James Mitchell, professor of public policy at Edinburgh University, tells us that “The SNP looks to me like a political party that needs to have a period in opposition.” Amen to that. But how likely is it when the opposition is weak? The opposition is particularly weak because it is divided. Yet the Labour, Liberal Democrat and Conservative party leaders will not accept the old dictum that, if they don’t hang together, they will hang separately.

These three parties have looked weak after elections because they have fought each other rather than fighting their common existential enemy, the SNP. The seats they have won at Holyrood do not reflect the votes they have commanded, which have consistently been around 55 per cent of the total cast. The SNP gained its “landslide victory” in 2011 on the votes of 22.5 percent of the electorate (45 per cent on a 50 per cent turnout). In 2016, the turnout was 55 per cent, as was the pro-union parties’ share of the vote. But they remain a scattered opposition.

It is now time for the Labour, Liberal Democrat and Conservative parties to put aside their differences for the important election coming up next May. If they could, for example, join to put their combined forces behind the Labour candidate in Edinburgh Southern, the Liberal Democrat in Edinburgh Western and the Conservative in Edinburgh Central, and replicate that across the country, they could see off the SNP.

As it is, the only party that has any vision of a united pro-union force at present is George Galloway’s Alliance4Unity, which brings together unlikely allies from different parts of the political spectrum.
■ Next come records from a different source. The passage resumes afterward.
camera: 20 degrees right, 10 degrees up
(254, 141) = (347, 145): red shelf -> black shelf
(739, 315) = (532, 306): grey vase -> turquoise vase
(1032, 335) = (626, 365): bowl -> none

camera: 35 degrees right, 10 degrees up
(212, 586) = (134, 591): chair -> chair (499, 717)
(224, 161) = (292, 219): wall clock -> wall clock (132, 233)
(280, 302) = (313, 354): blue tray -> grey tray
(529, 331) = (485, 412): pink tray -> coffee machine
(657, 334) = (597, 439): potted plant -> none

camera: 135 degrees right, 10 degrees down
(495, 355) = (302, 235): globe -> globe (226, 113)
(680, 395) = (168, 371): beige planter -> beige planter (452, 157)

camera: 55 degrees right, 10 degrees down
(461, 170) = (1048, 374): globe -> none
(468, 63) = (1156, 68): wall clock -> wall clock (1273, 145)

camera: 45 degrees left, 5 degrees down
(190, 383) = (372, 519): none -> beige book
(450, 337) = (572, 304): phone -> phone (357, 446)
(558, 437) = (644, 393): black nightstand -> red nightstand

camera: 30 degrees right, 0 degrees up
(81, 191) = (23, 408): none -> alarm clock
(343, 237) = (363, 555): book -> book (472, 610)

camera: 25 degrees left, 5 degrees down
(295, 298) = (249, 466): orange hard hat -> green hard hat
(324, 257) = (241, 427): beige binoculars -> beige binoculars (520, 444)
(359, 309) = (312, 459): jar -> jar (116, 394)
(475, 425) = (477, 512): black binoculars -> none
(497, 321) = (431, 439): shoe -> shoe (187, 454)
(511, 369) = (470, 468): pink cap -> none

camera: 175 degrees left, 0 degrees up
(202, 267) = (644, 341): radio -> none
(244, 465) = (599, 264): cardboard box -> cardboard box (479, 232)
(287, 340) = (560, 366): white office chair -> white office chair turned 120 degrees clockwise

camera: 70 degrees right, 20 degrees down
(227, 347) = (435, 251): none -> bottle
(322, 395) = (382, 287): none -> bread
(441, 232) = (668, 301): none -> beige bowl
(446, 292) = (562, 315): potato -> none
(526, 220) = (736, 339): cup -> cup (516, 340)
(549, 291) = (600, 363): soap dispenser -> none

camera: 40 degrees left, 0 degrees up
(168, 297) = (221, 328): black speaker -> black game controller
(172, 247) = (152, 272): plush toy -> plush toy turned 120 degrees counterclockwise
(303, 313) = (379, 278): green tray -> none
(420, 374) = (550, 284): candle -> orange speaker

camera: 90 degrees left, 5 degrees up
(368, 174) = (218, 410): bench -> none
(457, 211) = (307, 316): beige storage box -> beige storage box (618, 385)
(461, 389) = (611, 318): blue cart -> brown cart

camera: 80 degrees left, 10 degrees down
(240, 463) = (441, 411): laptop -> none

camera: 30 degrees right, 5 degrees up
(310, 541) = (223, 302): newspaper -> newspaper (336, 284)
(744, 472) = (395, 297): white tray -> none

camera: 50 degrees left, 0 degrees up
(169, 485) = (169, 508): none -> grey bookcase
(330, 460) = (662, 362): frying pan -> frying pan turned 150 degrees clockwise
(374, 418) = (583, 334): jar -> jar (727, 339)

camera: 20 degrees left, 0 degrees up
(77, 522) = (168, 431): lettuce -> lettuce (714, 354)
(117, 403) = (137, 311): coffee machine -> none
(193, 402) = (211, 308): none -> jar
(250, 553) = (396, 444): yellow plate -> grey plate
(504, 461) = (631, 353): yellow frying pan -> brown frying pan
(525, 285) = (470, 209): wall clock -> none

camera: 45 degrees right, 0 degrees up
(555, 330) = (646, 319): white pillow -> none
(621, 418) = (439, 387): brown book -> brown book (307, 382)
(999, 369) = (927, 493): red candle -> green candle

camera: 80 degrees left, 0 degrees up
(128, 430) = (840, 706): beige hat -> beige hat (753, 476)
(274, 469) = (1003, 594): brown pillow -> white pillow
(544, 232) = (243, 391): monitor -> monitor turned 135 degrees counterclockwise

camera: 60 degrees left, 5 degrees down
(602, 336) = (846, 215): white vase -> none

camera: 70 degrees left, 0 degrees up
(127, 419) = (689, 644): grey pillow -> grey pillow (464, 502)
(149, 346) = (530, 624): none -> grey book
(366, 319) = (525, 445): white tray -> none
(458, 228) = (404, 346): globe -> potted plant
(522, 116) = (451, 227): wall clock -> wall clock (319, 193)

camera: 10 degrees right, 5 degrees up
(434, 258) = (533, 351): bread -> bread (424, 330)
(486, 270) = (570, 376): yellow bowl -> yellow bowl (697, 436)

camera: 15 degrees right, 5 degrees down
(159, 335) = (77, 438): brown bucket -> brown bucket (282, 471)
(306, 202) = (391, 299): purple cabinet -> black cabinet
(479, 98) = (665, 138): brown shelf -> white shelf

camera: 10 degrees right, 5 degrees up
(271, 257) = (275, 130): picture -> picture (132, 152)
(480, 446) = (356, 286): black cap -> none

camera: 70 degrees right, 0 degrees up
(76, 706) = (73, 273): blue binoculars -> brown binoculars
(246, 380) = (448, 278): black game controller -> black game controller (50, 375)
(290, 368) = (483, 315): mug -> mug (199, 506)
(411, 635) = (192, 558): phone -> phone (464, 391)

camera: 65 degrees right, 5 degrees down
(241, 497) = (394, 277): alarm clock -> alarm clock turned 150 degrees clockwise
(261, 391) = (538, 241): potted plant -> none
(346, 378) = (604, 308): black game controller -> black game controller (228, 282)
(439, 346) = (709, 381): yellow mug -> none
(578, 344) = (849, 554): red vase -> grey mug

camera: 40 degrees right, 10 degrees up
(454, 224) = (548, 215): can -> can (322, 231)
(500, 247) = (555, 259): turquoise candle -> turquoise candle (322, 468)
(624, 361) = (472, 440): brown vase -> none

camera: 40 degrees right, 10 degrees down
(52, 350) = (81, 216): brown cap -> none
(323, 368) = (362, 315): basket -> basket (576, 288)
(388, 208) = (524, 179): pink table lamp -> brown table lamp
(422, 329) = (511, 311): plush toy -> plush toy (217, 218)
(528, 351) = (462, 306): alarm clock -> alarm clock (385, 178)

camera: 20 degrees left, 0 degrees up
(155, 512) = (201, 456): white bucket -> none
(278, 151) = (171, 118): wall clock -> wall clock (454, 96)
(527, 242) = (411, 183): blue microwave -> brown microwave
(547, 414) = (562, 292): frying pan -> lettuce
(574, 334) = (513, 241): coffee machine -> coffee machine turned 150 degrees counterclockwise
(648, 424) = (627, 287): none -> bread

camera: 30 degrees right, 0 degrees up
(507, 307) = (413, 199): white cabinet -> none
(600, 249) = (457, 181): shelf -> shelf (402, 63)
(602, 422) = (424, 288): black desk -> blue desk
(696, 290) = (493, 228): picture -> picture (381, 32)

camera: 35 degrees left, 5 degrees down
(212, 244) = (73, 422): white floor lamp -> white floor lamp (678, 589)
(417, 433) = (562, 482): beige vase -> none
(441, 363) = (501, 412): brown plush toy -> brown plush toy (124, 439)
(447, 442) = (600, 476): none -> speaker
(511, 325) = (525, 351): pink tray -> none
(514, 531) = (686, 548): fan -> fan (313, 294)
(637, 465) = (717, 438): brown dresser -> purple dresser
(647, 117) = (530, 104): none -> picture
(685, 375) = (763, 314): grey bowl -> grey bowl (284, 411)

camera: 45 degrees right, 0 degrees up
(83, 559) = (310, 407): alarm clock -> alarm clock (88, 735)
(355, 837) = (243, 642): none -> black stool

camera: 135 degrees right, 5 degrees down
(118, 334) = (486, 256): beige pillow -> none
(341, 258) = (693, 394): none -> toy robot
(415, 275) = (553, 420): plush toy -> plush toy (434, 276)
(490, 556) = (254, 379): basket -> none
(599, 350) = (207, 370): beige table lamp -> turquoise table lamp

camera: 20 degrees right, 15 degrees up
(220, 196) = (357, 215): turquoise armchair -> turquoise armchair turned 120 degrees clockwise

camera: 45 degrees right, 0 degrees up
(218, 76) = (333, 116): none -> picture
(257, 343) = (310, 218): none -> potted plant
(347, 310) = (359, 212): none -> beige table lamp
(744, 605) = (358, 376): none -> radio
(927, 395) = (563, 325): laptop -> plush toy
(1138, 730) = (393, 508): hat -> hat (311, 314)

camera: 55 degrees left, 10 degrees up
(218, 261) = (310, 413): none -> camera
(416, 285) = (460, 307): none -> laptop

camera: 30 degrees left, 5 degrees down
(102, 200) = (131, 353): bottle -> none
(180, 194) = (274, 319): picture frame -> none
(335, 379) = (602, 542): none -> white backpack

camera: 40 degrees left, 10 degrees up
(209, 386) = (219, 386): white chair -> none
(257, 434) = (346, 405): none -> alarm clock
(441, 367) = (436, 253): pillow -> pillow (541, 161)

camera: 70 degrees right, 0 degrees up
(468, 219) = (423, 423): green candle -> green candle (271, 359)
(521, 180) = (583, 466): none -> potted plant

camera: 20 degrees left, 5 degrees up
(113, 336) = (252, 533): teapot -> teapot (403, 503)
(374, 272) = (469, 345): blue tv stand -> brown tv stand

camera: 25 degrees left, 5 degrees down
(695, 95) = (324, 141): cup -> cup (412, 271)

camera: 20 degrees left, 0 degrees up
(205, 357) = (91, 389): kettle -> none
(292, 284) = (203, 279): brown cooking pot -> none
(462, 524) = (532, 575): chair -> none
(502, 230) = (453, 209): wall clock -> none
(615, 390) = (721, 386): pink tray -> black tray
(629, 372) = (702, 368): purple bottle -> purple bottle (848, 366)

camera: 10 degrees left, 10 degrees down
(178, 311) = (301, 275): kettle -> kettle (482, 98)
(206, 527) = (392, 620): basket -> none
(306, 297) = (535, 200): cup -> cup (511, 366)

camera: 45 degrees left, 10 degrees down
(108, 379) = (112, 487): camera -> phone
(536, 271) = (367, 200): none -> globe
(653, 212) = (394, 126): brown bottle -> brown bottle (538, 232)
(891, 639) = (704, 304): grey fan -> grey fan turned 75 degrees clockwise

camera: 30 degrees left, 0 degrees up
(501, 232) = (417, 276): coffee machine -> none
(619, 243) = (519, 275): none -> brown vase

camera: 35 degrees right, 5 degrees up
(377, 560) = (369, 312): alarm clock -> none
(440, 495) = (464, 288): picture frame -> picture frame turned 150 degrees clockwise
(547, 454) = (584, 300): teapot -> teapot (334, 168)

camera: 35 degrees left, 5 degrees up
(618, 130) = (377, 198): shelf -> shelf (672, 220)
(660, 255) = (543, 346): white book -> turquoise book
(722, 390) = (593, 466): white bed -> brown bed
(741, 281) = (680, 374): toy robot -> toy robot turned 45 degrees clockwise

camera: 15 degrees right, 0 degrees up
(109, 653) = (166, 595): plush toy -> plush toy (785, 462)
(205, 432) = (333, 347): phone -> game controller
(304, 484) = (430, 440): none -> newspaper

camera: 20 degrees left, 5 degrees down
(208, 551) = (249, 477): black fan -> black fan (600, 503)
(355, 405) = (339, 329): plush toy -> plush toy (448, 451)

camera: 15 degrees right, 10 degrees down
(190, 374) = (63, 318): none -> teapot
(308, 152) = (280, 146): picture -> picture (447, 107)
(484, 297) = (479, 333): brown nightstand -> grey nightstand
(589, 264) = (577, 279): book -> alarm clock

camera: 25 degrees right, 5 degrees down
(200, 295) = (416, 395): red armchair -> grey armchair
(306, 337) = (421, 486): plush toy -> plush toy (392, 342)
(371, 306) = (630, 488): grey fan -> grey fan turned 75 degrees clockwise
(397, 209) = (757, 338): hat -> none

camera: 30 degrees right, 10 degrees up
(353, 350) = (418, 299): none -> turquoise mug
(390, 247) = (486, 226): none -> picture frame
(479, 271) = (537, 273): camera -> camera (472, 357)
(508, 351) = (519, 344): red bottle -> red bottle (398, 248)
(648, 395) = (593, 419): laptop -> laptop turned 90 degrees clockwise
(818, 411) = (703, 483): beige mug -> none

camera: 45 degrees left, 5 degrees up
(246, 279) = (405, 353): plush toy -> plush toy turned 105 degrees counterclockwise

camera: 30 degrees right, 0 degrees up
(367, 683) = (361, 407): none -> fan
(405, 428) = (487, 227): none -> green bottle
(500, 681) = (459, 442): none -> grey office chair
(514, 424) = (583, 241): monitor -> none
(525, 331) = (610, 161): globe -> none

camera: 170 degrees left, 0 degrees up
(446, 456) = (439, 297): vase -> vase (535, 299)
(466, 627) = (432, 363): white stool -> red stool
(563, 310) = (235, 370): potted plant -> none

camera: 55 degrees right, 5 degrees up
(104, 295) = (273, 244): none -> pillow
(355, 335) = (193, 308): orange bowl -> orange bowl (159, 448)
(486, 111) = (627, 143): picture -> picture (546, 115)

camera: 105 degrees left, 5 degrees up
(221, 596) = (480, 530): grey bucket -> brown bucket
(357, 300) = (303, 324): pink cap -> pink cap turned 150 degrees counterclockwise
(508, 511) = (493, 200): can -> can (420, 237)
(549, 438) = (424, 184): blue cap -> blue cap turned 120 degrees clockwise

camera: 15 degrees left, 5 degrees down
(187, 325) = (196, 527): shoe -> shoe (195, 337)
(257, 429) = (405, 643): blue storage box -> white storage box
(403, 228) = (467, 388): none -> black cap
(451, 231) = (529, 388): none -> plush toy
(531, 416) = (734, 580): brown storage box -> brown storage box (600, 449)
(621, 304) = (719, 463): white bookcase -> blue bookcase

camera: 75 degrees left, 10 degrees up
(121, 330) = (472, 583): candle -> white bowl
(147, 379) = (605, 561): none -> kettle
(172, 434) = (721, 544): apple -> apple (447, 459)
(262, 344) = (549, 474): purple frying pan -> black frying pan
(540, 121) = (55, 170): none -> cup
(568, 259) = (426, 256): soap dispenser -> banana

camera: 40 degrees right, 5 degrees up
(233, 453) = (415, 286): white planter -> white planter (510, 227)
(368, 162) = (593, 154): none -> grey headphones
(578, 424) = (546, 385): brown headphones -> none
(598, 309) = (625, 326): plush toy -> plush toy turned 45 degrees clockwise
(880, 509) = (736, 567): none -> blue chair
Come on, Richard Leonard, Douglas Ross and Willie Rennie! Start putting the good of our country ahead of your narrow party interests. If you don’t, you will be crushed by the SNP juggernaut.

Jill Stephenson


Hung out to dry

There are now a number of social media people, often amusingly labelled as celebrities or influencers, who are wearing anti-Covid lockdown T-shirts with the expectation that the government will change their plans because of this.

Any advice or suggestions should only come from medical experts and not keyboard warriors or T-shirt twits.